▶ _ASSIGNMENT_
Write out the lines word for word, beginning with the one containing "Regione Autonoma della Sardegna" and continuing through the one containing "Comuni e territorio".

▶ _DATA FOR ANALYSIS_
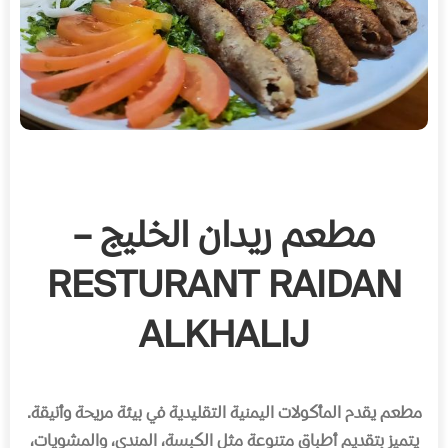
مطعم ريدان الخليج –
RESTURANT RAIDAN
ALKHALIJ
مطعم يقدم المأكولات اليمنية التقليدية في بيئة مريحة وأنيقة
.
يتميز بتقديم أطباق متنوعة مثل الكبسة، المندي، والمشويات،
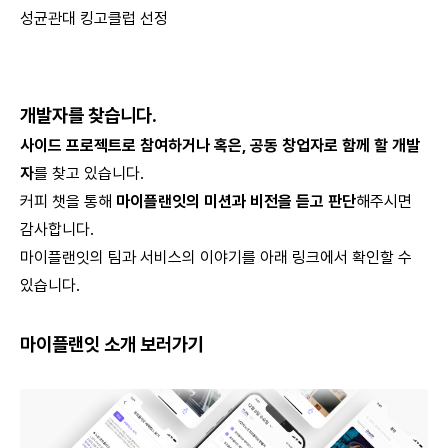
성균관대 킹고클럽 선정
개발자를 찾습니다.
사이드 프로젝트로 참여하거나 혹은, 공동 창업자로 함께 할 개발
자
를 찾고 있습니다.
커피 챗을 통해
마이플랜잇의 미션과 비전을 듣고 판단
해주시면
감사합니다.
마이플랜잇의 팀과 서비스의 이야기를 아래 링크에서 확인할 수
있습니다.
마이플랜잇 소개 보러가기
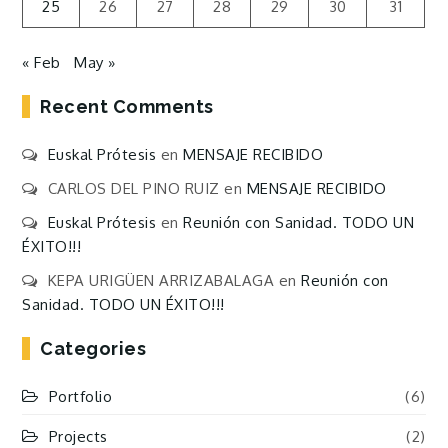
25
26
27
28
29
30
31
« Feb
May »
Recent Comments
Euskal Prótesis
en
MENSAJE RECIBIDO
CARLOS DEL PINO RUIZ
en
MENSAJE RECIBIDO
Euskal Prótesis
en
Reunión con Sanidad. TODO UN
ÉXITO!!!
KEPA URIGÜEN ARRIZABALAGA
en
Reunión con
Sanidad. TODO UN ÉXITO!!!
Categories
Portfolio
(6)
Projects
(2)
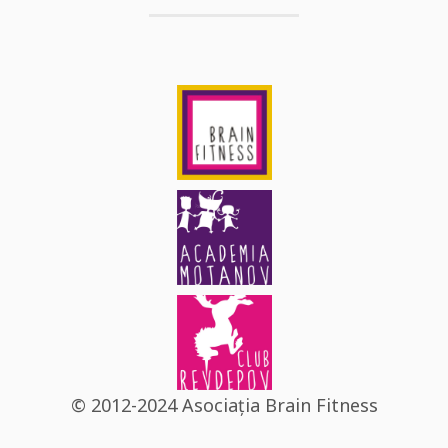
© 2012-2024 Asociația Brain Fitness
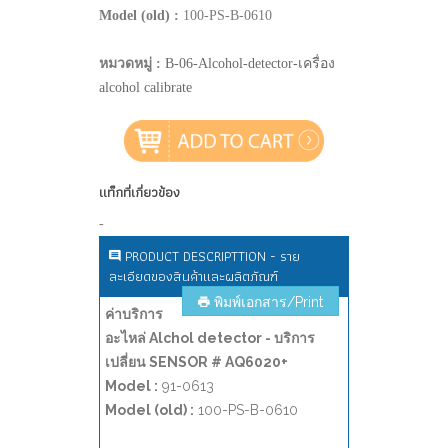
Model (old) :
100-PS-B-0610
หมวดหมู่ :
B-06-Alcohol-detector-เครื่อง
alcohol calibrate
แท็กที่เกี่ยวข้อง
-
PRODUCT DESCRIPTTION - ราย
ละเอียดของสินค้าและผลิตภัณฑ์
พิมพ์เอกสาร/Print
ค่าบริการ
อะไหล่ Alchol detector - บริการ
เปลี่ยน SENSOR # AQ6020+
Model :
91-0613
Model (old) :
100-PS-B-0610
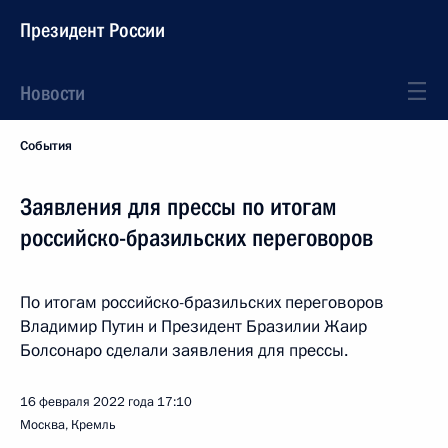
Президент России
Новости
События
Заявления для прессы по итогам
российско-бразильских переговоров
По итогам российско-бразильских переговоров
Владимир Путин и Президент Бразилии Жаир
Болсонаро сделали заявления для прессы.
16 февраля 2022 года
17:10
Москва, Кремль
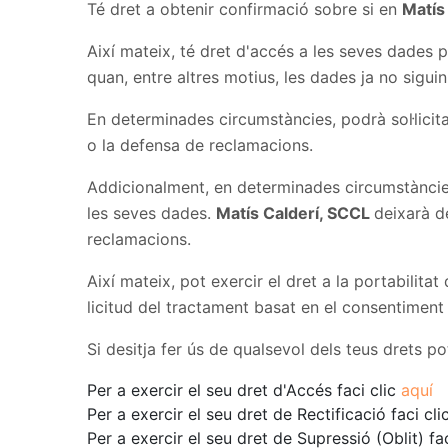
Té dret a obtenir confirmació sobre si en
Matís
Així mateix, té dret d'accés a les seves dades per
quan, entre altres motius, les dades ja no siguin 
En determinades circumstàncies, podrà sol·licit
o la defensa de reclamacions.
Addicionalment, en determinades circumstàncies 
les seves dades.
Matís Calderí, SCCL
deixarà d
reclamacions.
Així mateix, pot exercir el dret a la portabilita
licitud del tractament basat en el consentiment 
Si desitja fer ús de qualsevol dels teus drets po
Per a exercir el seu dret d'Accés faci clic
aquí
Per a exercir el seu dret de Rectificació faci cli
Per a exercir el seu dret de Supressió (Oblit) fa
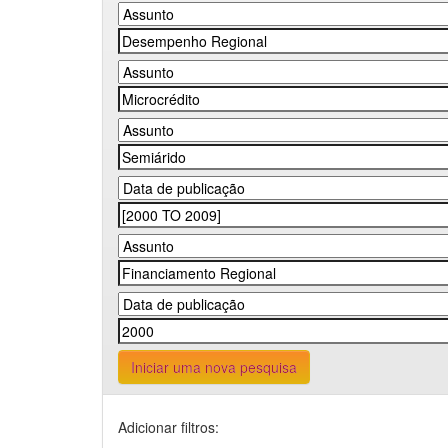
Iniciar uma nova pesquisa
Adicionar filtros:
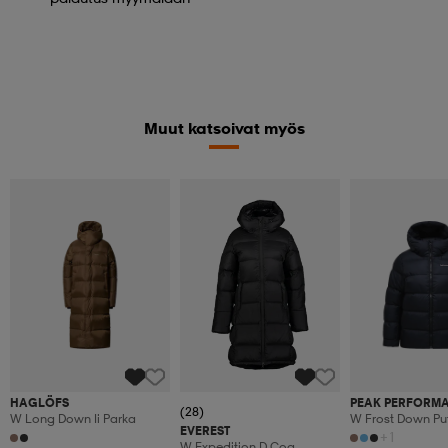
Muut katsoivat myös
HAGLÖFS
PEAK PERFORM
(28)
W Long Down Ii Parka
W Frost Down Puf
EVEREST
+1
W Expedition D Coa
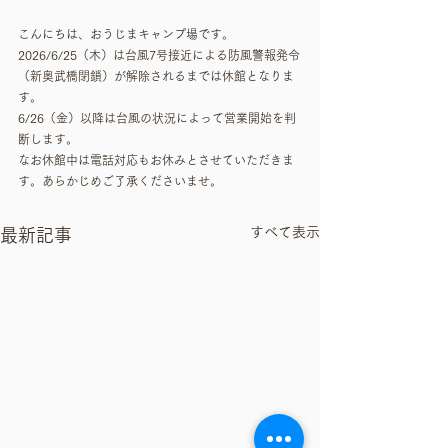
こんにちは、おうじまキャンプ場です。
2026/6/25（木）は台風7号接近による防風警報発令
（新奥武橋閉鎖）が解除されるまでは休館となりま
す。
6/26（金）以降は台風の状況によって営業開始を判
断します。
なお休館中は電話対応もお休みとさせていただきま
す。あらかじめご了承くださいませ。
すべて表示
最新記事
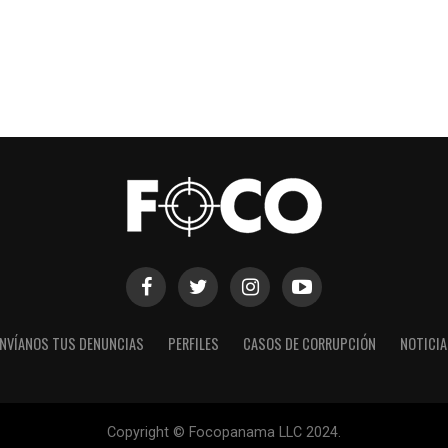
NVÍANOS TUS DENUNCIAS
PERFILES
CASOS DE CORRUPCIÓN
NOTICI
Copyright © Focopanama LLC 2024.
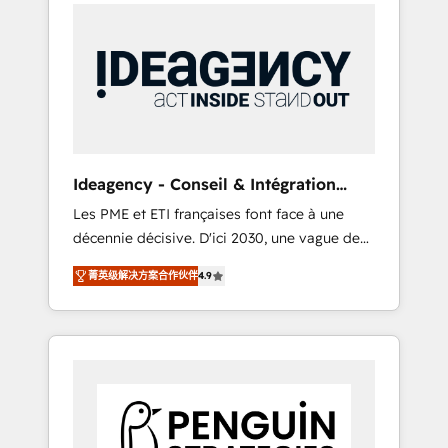
International Sports Sciences Association,
d'expérience - 100+ intégrations CRM
SXSW, Notion, Soundcloud, American Nurses
HubSpot réussies - 40 experts conseil - 150
Association, Randstad, Uber Freight, and
certifications HubSpot cumulées
HubSpot itself. We have the largest technical
consulting team of any HubSpot partner and
expertise across operational strategy,
business-first process building, system
integration, custom development, and
Ideagency - Conseil & Intégration
extensibility. When you work with Aptitude 8,
HubSpot
Les PME et ETI françaises font face à une
you get a team – not an individual – with
décennie décisive. D'ici 2030, une vague de
embedded consulting, strategy,
consolidation va recomposer le marché.
development, and project management. We
菁英级解决方案合作伙伴
4.9
Seules survivront les entreprises qui auront
have 100% US-based, FTE team members.
réussi leur transformation. Le problème ?
We offer project-based and managed
58% des dirigeants savent que l'IA est vitale
services engagements that include new
pour leur survie. Mais 57% n'ont aucune
HubSpot implementations, migrations from
stratégie. Et 43% ne maîtrisent même pas
other platforms, systems integration,
leurs données. C'est le paradoxe français :
extensibility, custom development, and
conscience totale, action nulle. La solution
ongoing RevOps support.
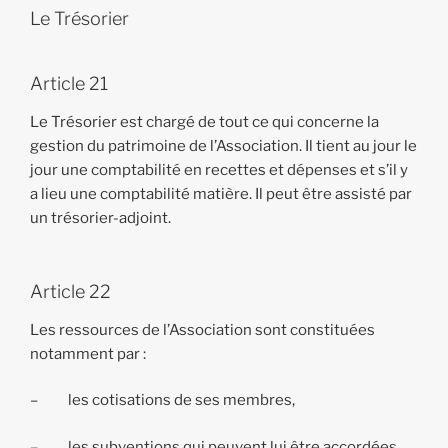
Le Trésorier
Article 21
Le Trésorier est chargé de tout ce qui concerne la
gestion du patrimoine de l’Association. Il tient au jour le
jour une comptabilité en recettes et dépenses et s’il y
a lieu une comptabilité matière. Il peut être assisté par
un trésorier-adjoint.
Article 22
Les ressources de l’Association sont constituées
notamment par :
– les cotisations de ses membres,
– les subventions qui peuvent lui être accordées,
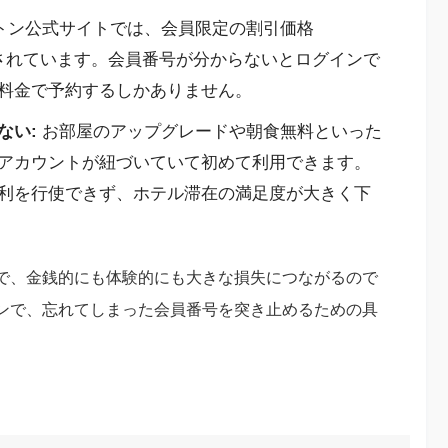
トン公式サイトでは、会員限定の割引価格
）が提供されています。会員番号が分からないとログインで
料金で予約するしかありません。
ない:
お部屋のアップグレードや朝食無料といった
アカウントが紐づいていて初めて利用できます。
利を行使できず、ホテル滞在の満足度が大きく下
で、金銭的にも体験的にも大きな損失につながるので
ンで、忘れてしまった会員番号を突き止めるための具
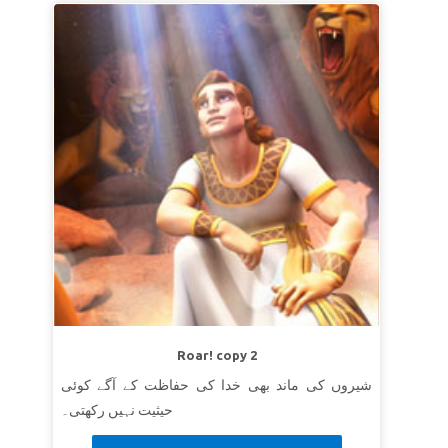
Roar! copy 2
شیروں کی ماند بھی خدا کی حفاظت کے آگے کوئی
حیثیت نہیں رکھتی۔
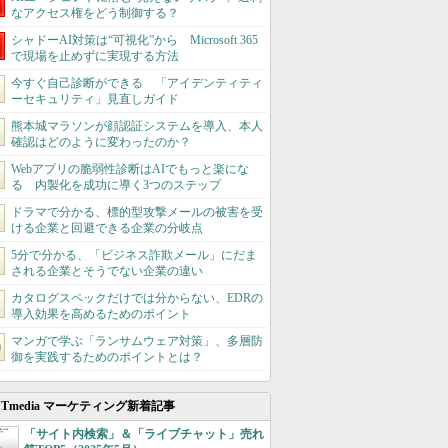
なアクセス権をどう制御する？
シャドーAI対策は“可視化”から Microsoft 365
で現場を止めずに実現する方法
今すぐ自己診断ができる 「アイデンティティ
ーセキュリティ」見直しガイド
熊本城マラソンが顔認証システムを導入、本人
確認はどのように変わったのか？
Webアプリの脆弱性診断はAIでもっと楽にな
る 内製化を成功に導く3つのステップ
ドラマで分かる、標的型攻撃メールの被害を受
ける企業と回避できる企業の分岐点
5分で分かる、「ビジネス詐欺メール」にだま
される企業とそうでない企業の違い
カタログスペックだけでは分からない、EDRの
導入効果を高めるためのポイント
マンガで学ぶ「ランサムウェア対策」、多層防
御を実践するためのポイントとは？
ITmedia マーケティング新着記事
「サイト内検索」＆「ライブチャット」売れ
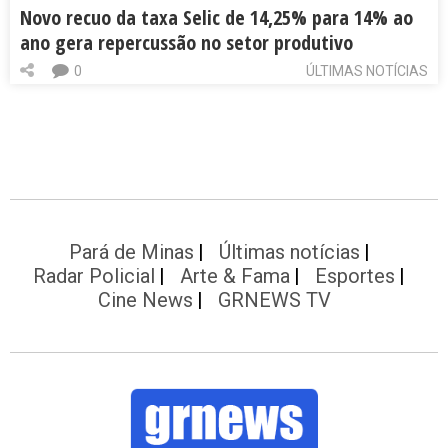
Novo recuo da taxa Selic de 14,25% para 14% ao
ano gera repercussão no setor produtivo
0
ÚLTIMAS NOTÍCIAS
Pará de Minas
Últimas notícias
Radar Policial
Arte & Fama
Esportes
Cine News
GRNEWS TV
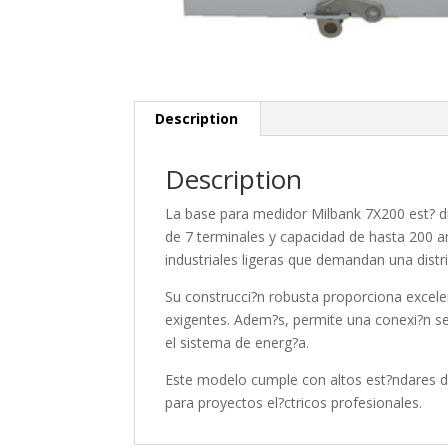
Description
Description
La base para medidor Milbank 7X200 est? di
de 7 terminales y capacidad de hasta 200 am
industriales ligeras que demandan una distrib
Su construcci?n robusta proporciona excelen
exigentes. Adem?s, permite una conexi?n seg
el sistema de energ?a.
Este modelo cumple con altos est?ndares de
para proyectos el?ctricos profesionales.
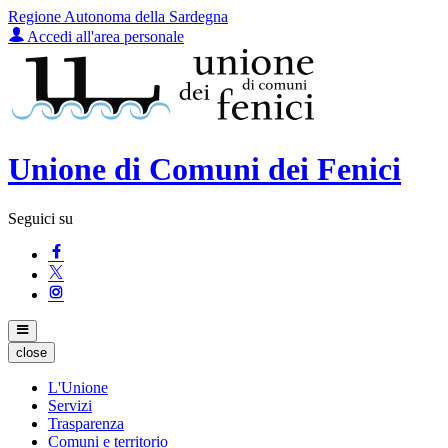
Regione Autonoma della Sardegna
Accedi all'area personale
Unione di Comuni dei Fenici
Seguici su
close
L'Unione
Servizi
Trasparenza
Comuni e territorio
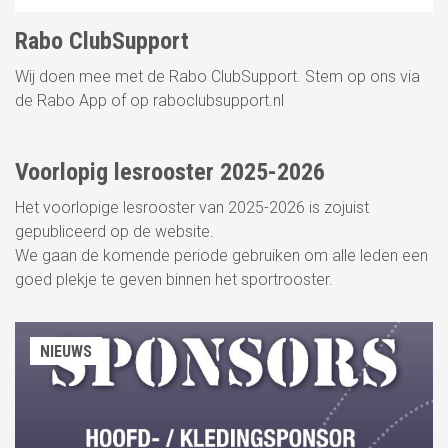
Rabo ClubSupport
Wij doen mee met de Rabo ClubSupport. Stem op ons via
de Rabo App of op raboclubsupport.nl
23
JUN
Voorlopig lesrooster 2025-2026
NIEUWS
Het voorlopige lesrooster van 2025-2026 is zojuist
gepubliceerd op de website.
We gaan de komende periode gebruiken om alle leden een
goed plekje te geven binnen het sportrooster.
NIEUWS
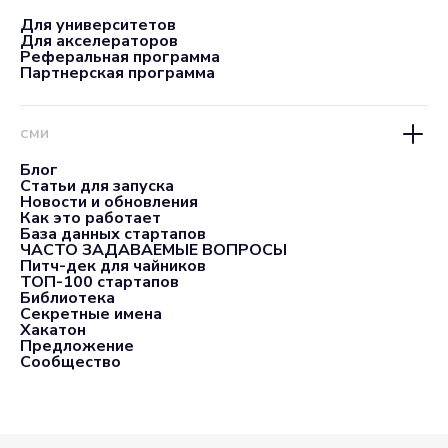
Для университетов
Для акселераторов
Реферальная программа
Партнерская программа
СМИ
Блог
Статьи для запуска
Новости и обновления
Как это работает
База данных стартапов
ЧАСТО ЗАДАВАЕМЫЕ ВОПРОСЫ
Питч-дек для чайников
ТОП-100 стартапов
Библиотека
Секретные имена
Хакатон
Предложение
Сообщество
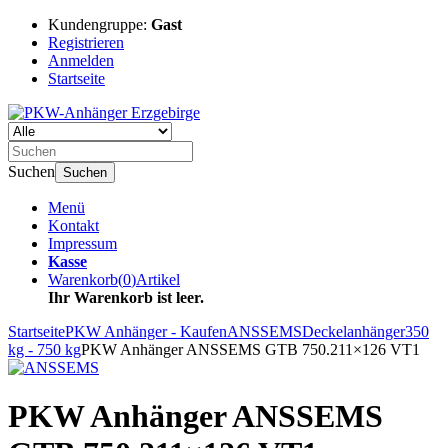
Kundengruppe:
Gast
Registrieren
Anmelden
Startseite
Suchen
Suchen
Menü
Kontakt
Impressum
Kasse
Warenkorb
(
0
)
Artikel
Ihr Warenkorb ist leer.
Startseite
PKW Anhänger - Kaufen
ANSSEMS
Deckelanhänger
350
kg - 750 kg
PKW Anhänger ANSSEMS GTB 750.211×126 VT1
PKW Anhänger ANSSEMS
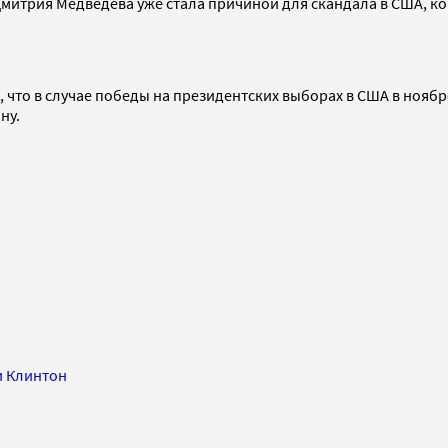
 Дмитрия Медведева уже стала причиной для скандала в США, к
 что в случае победы на президентских выборах в США в ноябре
ну.
и Клинтон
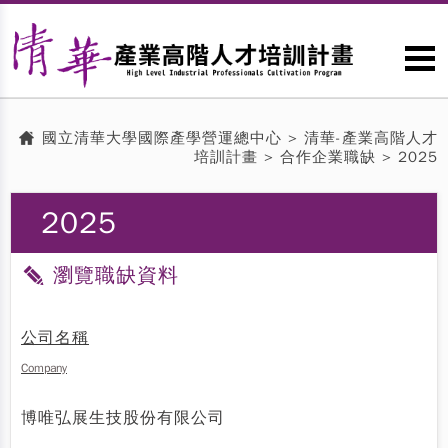
國立清華大學國際產學營運總中心
>
清華-產業高階人才
培訓計畫
>
合作企業職缺
> 2025
2025
瀏覽職缺資料
公司名稱
Company
博唯弘展生技股份有限公司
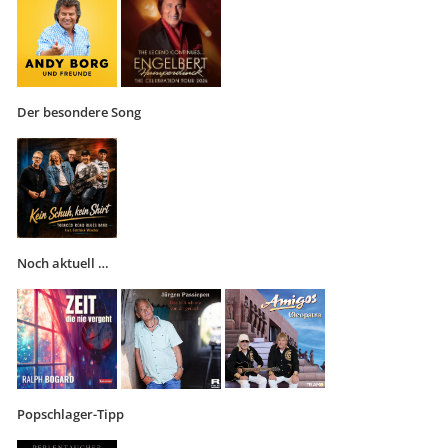
Der besondere Song
Noch aktuell …
Popschlager-Tipp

▶ _SOLUTION TO THIS EXERCISE_
Regione Autonoma della Sardegna
Accedi all'area personale
Unione di Comuni dei Fenici
Seguici su
close
L'Unione
Servizi
Trasparenza
Comuni e territorio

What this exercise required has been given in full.